The New York Times Company looks like it is trying to stave off any big asset or personnel cuts by taking out small, non-strategic parts of the business first. This week it sold a group of television stations for $575 million to Oak Hill Capital Partners. Taken together, the stations number eight; were in ‘non-core’ markets for the NY Times; and made up only 5% of the group’s operating revenue. But they are profitable.
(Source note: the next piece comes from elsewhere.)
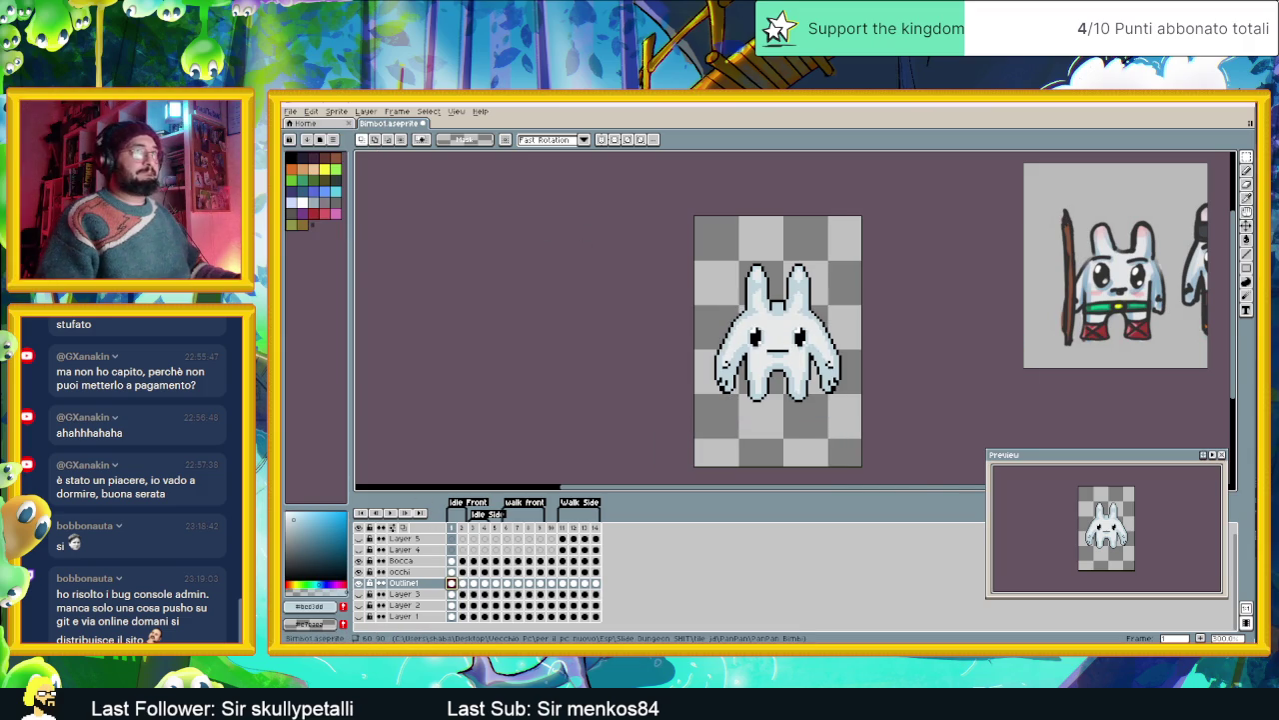
pyautogui.click(1209, 108)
Meanwhile, in Chicago, the fate of the Tribune Company is still up in the air. The latest is that one of the media company’s strategic shareholders, the Robert McCormick Foundation, has hired the Blackstone Group to look over the books. Reports are that this is either to decide how to handle their investment, or possibly for them to make a buyout offer for the group, which comprises newspapers, television stations and the Chicago Cubs baseball team. The foundation has a long and local association with the Tribune, so they, rather than a PE or another large publisher, may well be the most sensitive to how best to carry the group without breaking it up altogether.
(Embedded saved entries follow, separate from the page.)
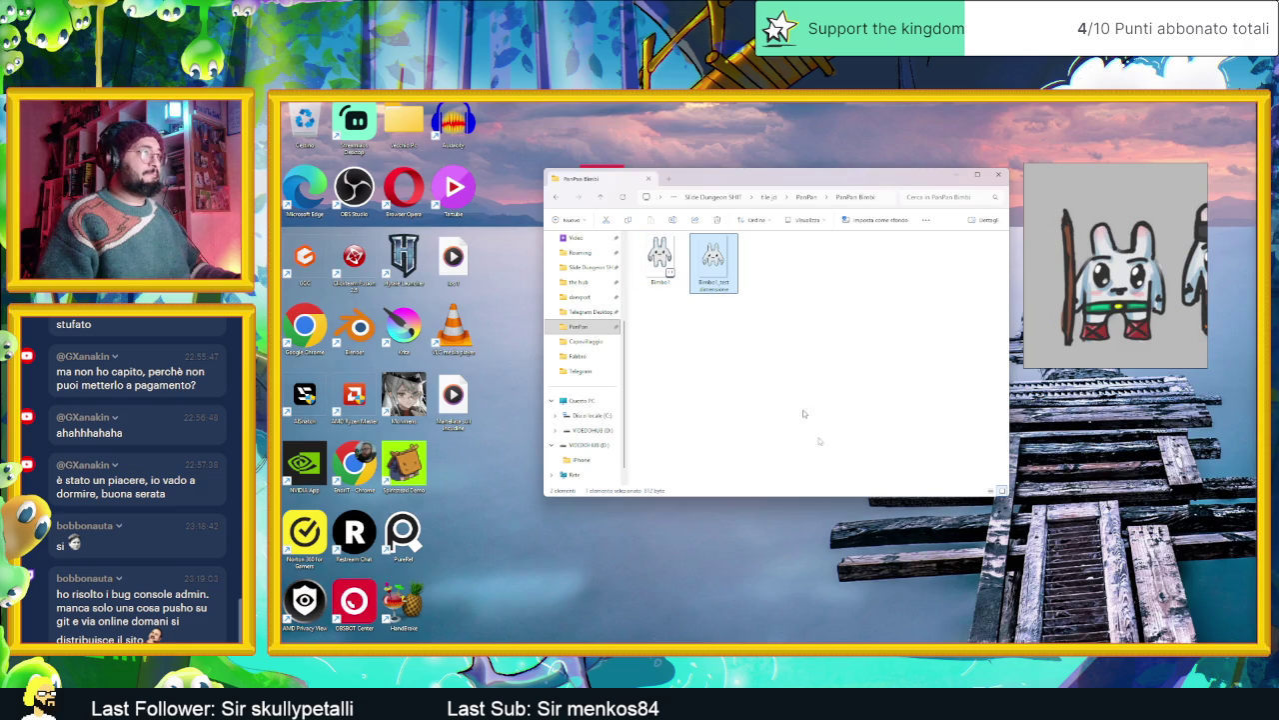
# - In Godot, nudge the Bimbo1TestDimensione sprite slightly right beside the larger bunny, then minimize
pyautogui.press('alt+Tab')
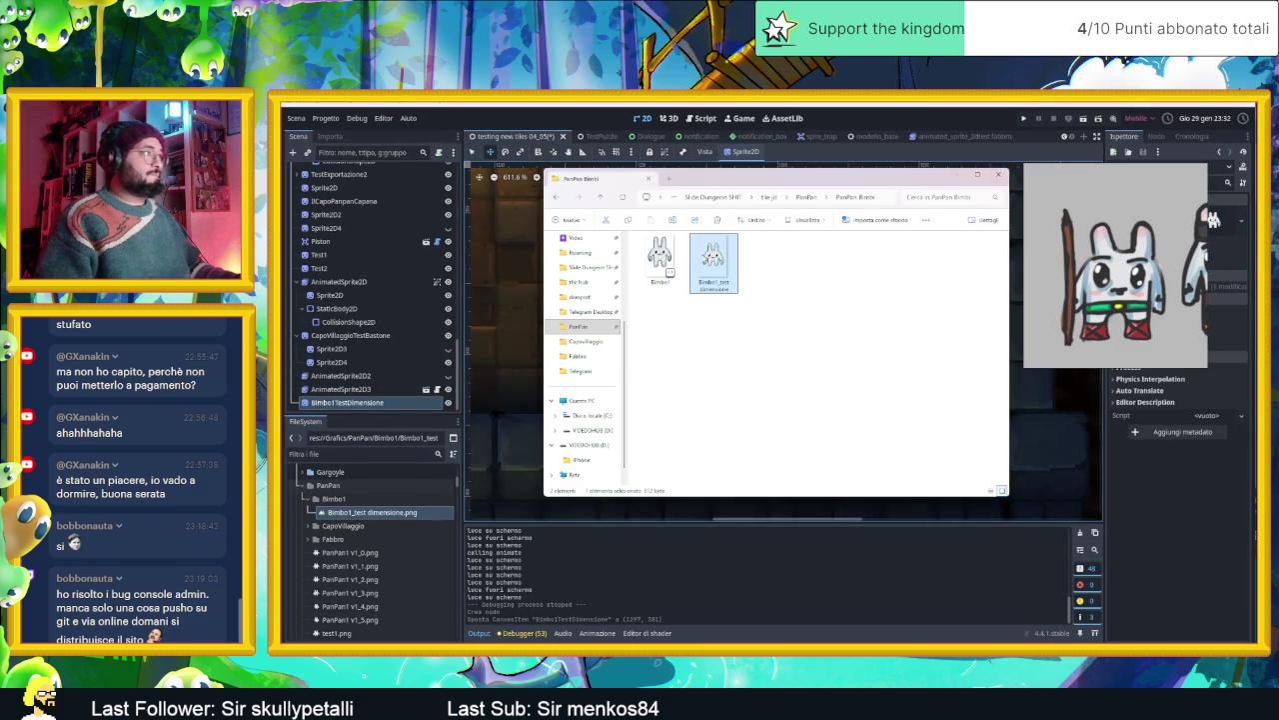
pyautogui.click(369, 499)
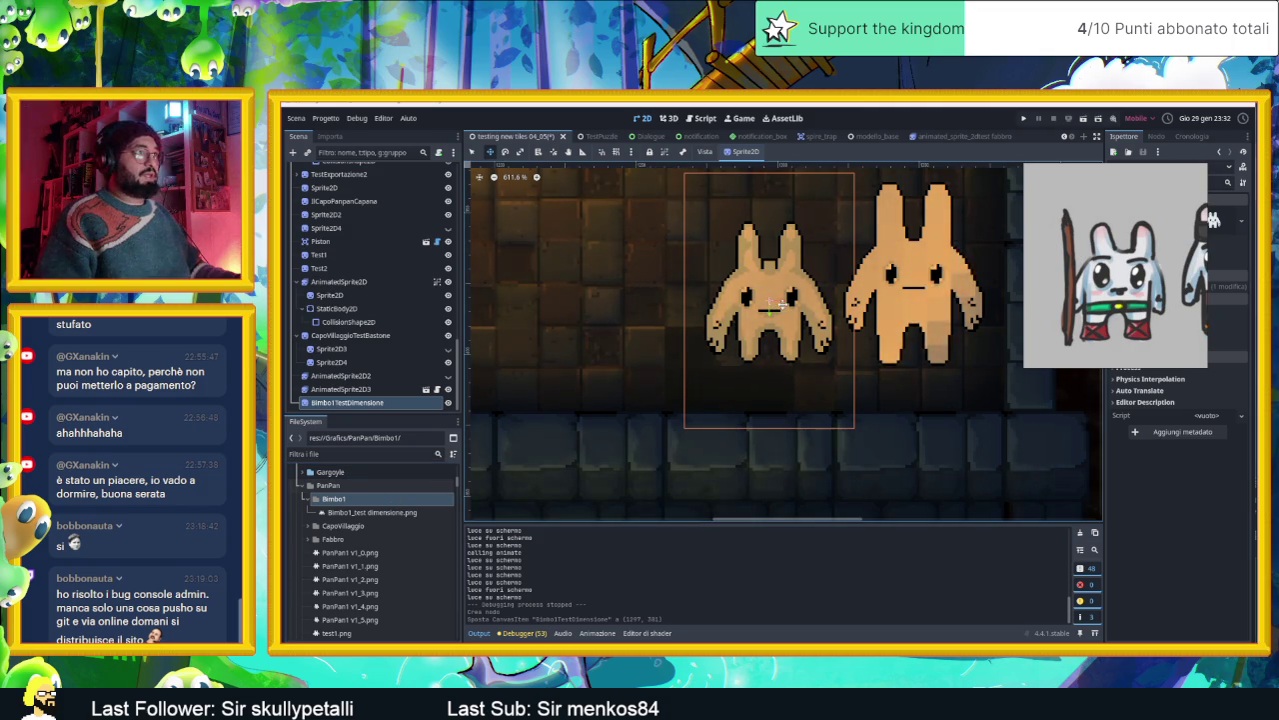
pyautogui.moveTo(776, 302)
pyautogui.mouseDown()
pyautogui.moveTo(925, 304)
pyautogui.moveTo(785, 306)
pyautogui.mouseUp()
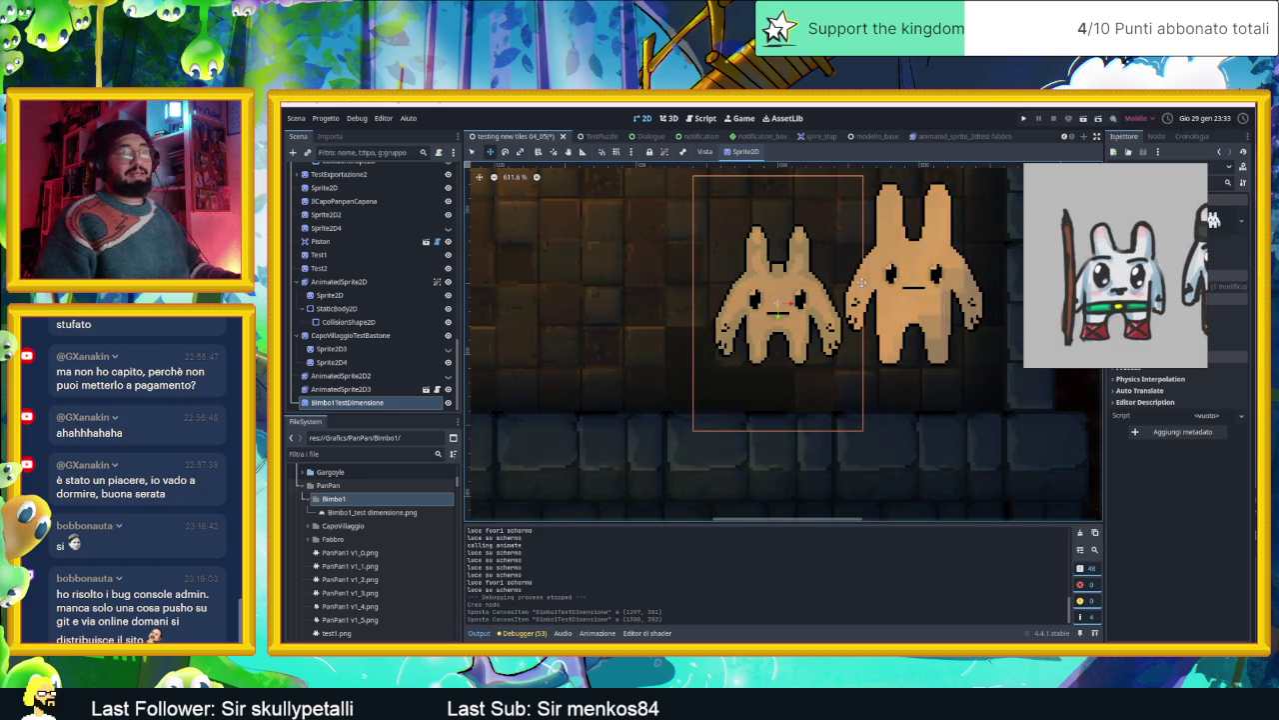
pyautogui.click(1197, 103)
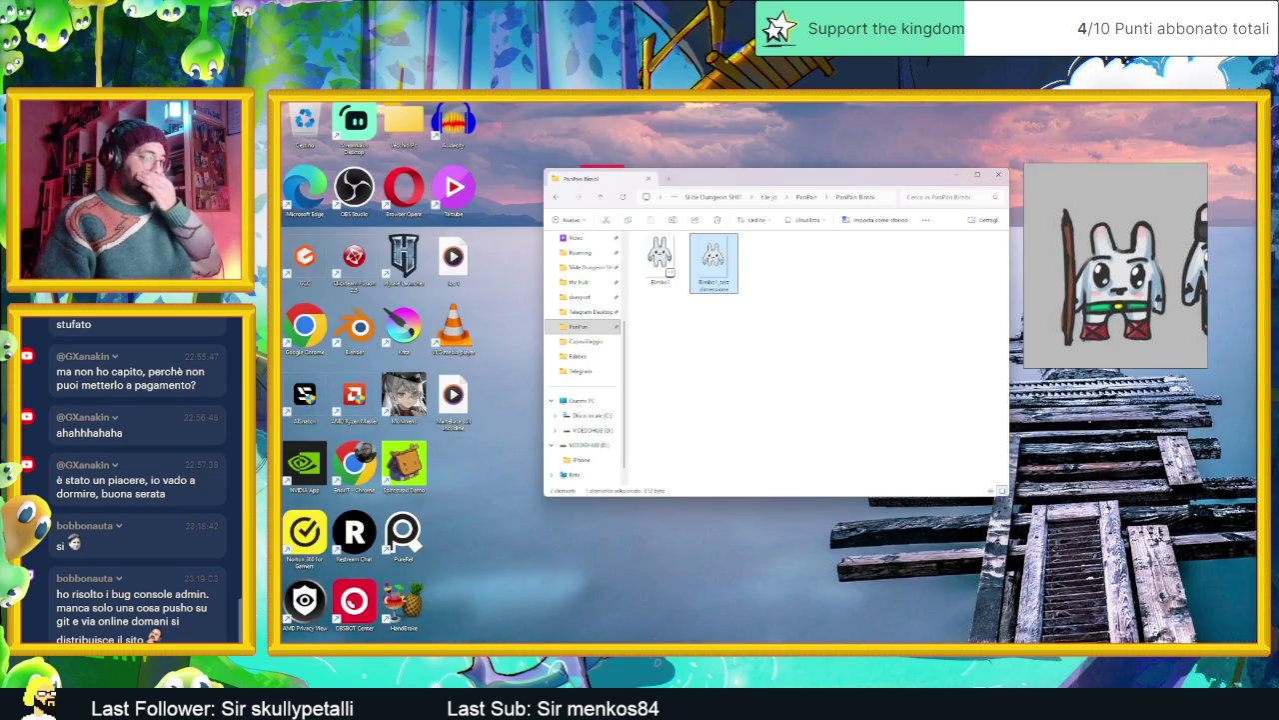
# - Reopen the bunny .aseprite file, draw with a black pencil, and turn on vertical symmetry
pyautogui.doubleClick(659, 258)
pyautogui.scroll(1, 795, 347)
pyautogui.scroll(1, 794, 355)
pyautogui.scroll(-1, 792, 368)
Last but not least, in the Internet sector, Google had a shot of cold air blasted on it in a recent article that pointed out it’s honeymoon period with search-advertising might be over. Bascially, the popularity of its search advertising among advertisers has meant that it’s getting harder and harder for them to get their ads seen—in other words, more advertisers mean less chance of their individual products coming up with a keyword search. So they are finding that they need to spend more and more budget on Google to get more of their ads into the system. On top of that, the conversation rate of ads to sales for many advertisers is pretty bad. Typically it is 5% for online advertisers, but with some Google Adword users it seems to be much lower. The sceptics forecast that Google’s revenue growth will slow to 47% this year from 80% last year, and much of their revenue comes from this advertising model, so a drop in advertising will hit the company hard.

Unsurprisingly, and in light of this news, the media giant is continuing to look for new markets, both vertically and geographically, in which to extend its business. This week’s Google move: China, where it has tried but not yet succeeded to supercede homegrown titans like Baidu (once an investment for Google…). Google has struck a deal with China Mobile for loading its search tools onto its phones. And it made an investment in Xunlei Network Technology Co., which provides video and game downloads, signalling that Google may yet have another trick beyond search up its sleeve.